Assignment ▸
Write out each entry below exactly; the images do not belong in your copy.

(Image comparison data)
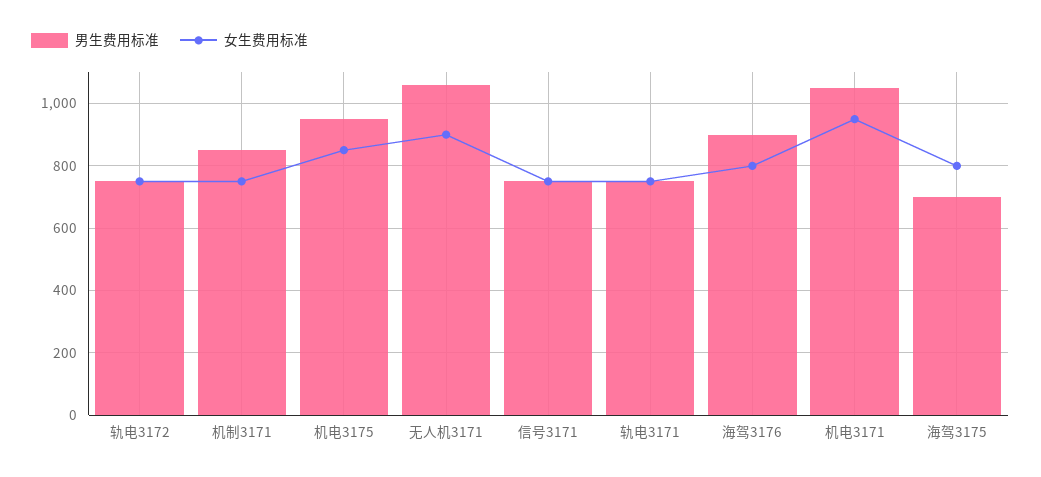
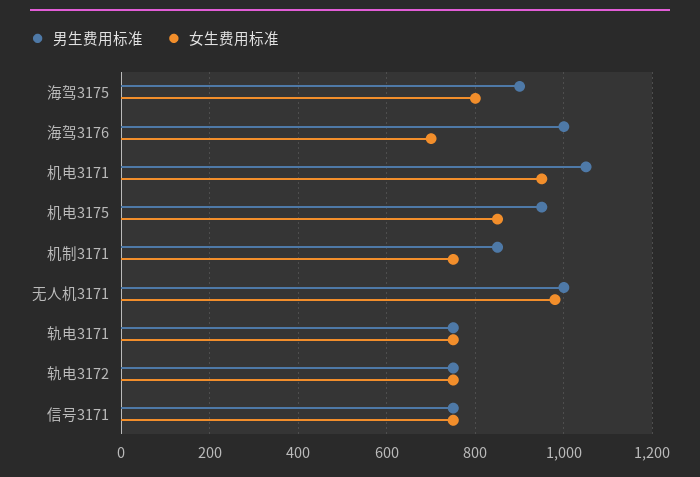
男生费用标准, 无人机3171: 1060 -> 1000
女生费用标准, 无人机3171: 900 -> 980
男生费用标准, 海驾3176: 900 -> 1000
女生费用标准, 海驾3176: 800 -> 700
男生费用标准, 海驾3175: 700 -> 900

Task answer ▸
男生费用标准, 无人机3171: 1060 -> 1000
女生费用标准, 无人机3171: 900 -> 980
男生费用标准, 海驾3176: 900 -> 1000
女生费用标准, 海驾3176: 800 -> 700
男生费用标准, 海驾3175: 700 -> 900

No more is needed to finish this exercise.